Records from a dataset
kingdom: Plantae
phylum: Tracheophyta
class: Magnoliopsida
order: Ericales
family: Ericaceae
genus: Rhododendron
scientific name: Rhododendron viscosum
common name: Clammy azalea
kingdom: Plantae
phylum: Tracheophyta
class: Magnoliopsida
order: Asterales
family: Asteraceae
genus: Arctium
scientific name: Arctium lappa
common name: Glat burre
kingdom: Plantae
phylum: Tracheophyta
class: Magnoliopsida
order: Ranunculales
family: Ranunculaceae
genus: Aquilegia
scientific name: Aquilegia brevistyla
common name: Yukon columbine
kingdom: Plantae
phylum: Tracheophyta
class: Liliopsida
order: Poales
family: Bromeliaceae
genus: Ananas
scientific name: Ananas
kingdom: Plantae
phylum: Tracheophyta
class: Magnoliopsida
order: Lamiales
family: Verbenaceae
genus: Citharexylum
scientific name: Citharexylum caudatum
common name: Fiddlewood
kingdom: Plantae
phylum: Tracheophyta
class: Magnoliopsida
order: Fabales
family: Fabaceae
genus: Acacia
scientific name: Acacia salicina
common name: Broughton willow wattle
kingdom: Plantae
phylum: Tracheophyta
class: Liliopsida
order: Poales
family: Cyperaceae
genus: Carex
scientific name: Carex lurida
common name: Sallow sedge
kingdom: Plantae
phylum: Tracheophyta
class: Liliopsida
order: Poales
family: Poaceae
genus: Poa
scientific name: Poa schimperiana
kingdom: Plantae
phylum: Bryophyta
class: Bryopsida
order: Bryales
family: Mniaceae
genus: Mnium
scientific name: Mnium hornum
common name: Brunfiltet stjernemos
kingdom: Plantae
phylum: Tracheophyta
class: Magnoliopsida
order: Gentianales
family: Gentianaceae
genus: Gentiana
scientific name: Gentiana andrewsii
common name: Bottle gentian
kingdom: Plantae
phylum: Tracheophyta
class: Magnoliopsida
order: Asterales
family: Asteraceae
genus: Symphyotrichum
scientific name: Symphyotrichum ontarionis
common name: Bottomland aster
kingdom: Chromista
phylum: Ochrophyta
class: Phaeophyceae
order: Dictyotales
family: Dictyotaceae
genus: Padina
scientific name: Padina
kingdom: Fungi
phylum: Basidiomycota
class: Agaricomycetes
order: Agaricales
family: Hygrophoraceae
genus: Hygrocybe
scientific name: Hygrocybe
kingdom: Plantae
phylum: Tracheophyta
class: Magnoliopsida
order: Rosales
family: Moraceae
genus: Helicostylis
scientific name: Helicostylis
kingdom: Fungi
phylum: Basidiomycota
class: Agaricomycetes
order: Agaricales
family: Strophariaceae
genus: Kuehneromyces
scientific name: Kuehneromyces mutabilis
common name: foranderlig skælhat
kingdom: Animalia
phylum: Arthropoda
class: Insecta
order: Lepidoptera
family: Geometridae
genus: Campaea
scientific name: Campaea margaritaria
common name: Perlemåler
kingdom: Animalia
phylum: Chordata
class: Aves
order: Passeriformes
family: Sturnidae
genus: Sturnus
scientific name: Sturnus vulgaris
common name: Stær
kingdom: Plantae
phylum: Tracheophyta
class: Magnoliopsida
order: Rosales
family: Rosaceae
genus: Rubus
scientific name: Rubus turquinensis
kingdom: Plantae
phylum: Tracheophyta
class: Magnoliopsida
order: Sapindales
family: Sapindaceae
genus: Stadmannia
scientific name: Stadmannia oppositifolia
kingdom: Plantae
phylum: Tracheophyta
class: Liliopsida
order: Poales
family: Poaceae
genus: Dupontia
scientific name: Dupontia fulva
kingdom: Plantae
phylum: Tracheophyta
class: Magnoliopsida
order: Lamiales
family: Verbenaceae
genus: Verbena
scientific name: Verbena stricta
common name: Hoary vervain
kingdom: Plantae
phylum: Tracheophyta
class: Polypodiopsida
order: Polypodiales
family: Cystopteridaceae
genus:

OBJECTIVE:
Reproduce every line of the material above without any change.

OUTPUT FOR THIS EXERCISE:
kingdom: Plantae
phylum: Tracheophyta
class: Magnoliopsida
order: Ericales
family: Ericaceae
genus: Rhododendron
scientific name: Rhododendron viscosum
common name: Clammy azalea
kingdom: Plantae
phylum: Tracheophyta
class: Magnoliopsida
order: Asterales
family: Asteraceae
genus: Arctium
scientific name: Arctium lappa
common name: Glat burre
kingdom: Plantae
phylum: Tracheophyta
class: Magnoliopsida
order: Ranunculales
family: Ranunculaceae
genus: Aquilegia
scientific name: Aquilegia brevistyla
common name: Yukon columbine
kingdom: Plantae
phylum: Tracheophyta
class: Liliopsida
order: Poales
family: Bromeliaceae
genus: Ananas
scientific name: Ananas
kingdom: Plantae
phylum: Tracheophyta
class: Magnoliopsida
order: Lamiales
family: Verbenaceae
genus: Citharexylum
scientific name: Citharexylum caudatum
common name: Fiddlewood
kingdom: Plantae
phylum: Tracheophyta
class: Magnoliopsida
order: Fabales
family: Fabaceae
genus: Acacia
scientific name: Acacia salicina
common name: Broughton willow wattle
kingdom: Plantae
phylum: Tracheophyta
class: Liliopsida
order: Poales
family: Cyperaceae
genus: Carex
scientific name: Carex lurida
common name: Sallow sedge
kingdom: Plantae
phylum: Tracheophyta
class: Liliopsida
order: Poales
family: Poaceae
genus: Poa
scientific name: Poa schimperiana
kingdom: Plantae
phylum: Bryophyta
class: Bryopsida
order: Bryales
family: Mniaceae
genus: Mnium
scientific name: Mnium hornum
common name: Brunfiltet stjernemos
kingdom: Plantae
phylum: Tracheophyta
class: Magnoliopsida
order: Gentianales
family: Gentianaceae
genus: Gentiana
scientific name: Gentiana andrewsii
common name: Bottle gentian
kingdom: Plantae
phylum: Tracheophyta
class: Magnoliopsida
order: Asterales
family: Asteraceae
genus: Symphyotrichum
scientific name: Symphyotrichum ontarionis
common name: Bottomland aster
kingdom: Chromista
phylum: Ochrophyta
class: Phaeophyceae
order: Dictyotales
family: Dictyotaceae
genus: Padina
scientific name: Padina
kingdom: Fungi
phylum: Basidiomycota
class: Agaricomycetes
order: Agaricales
family: Hygrophoraceae
genus: Hygrocybe
scientific name: Hygrocybe
kingdom: Plantae
phylum: Tracheophyta
class: Magnoliopsida
order: Rosales
family: Moraceae
genus: Helicostylis
scientific name: Helicostylis
kingdom: Fungi
phylum: Basidiomycota
class: Agaricomycetes
order: Agaricales
family: Strophariaceae
genus: Kuehneromyces
scientific name: Kuehneromyces mutabilis
common name: foranderlig skælhat
kingdom: Animalia
phylum: Arthropoda
class: Insecta
order: Lepidoptera
family: Geometridae
genus: Campaea
scientific name: Campaea margaritaria
common name: Perlemåler
kingdom: Animalia
phylum: Chordata
class: Aves
order: Passeriformes
family: Sturnidae
genus: Sturnus
scientific name: Sturnus vulgaris
common name: Stær
kingdom: Plantae
phylum: Tracheophyta
class: Magnoliopsida
order: Rosales
family: Rosaceae
genus: Rubus
scientific name: Rubus turquinensis
kingdom: Plantae
phylum: Tracheophyta
class: Magnoliopsida
order: Sapindales
family: Sapindaceae
genus: Stadmannia
scientific name: Stadmannia oppositifolia
kingdom: Plantae
phylum: Tracheophyta
class: Liliopsida
order: Poales
family: Poaceae
genus: Dupontia
scientific name: Dupontia fulva
kingdom: Plantae
phylum: Tracheophyta
class: Magnoliopsida
order: Lamiales
family: Verbenaceae
genus: Verbena
scientific name: Verbena stricta
common name: Hoary vervain
kingdom: Plantae
phylum: Tracheophyta
class: Polypodiopsida
order: Polypodiales
family: Cystopteridaceae
genus:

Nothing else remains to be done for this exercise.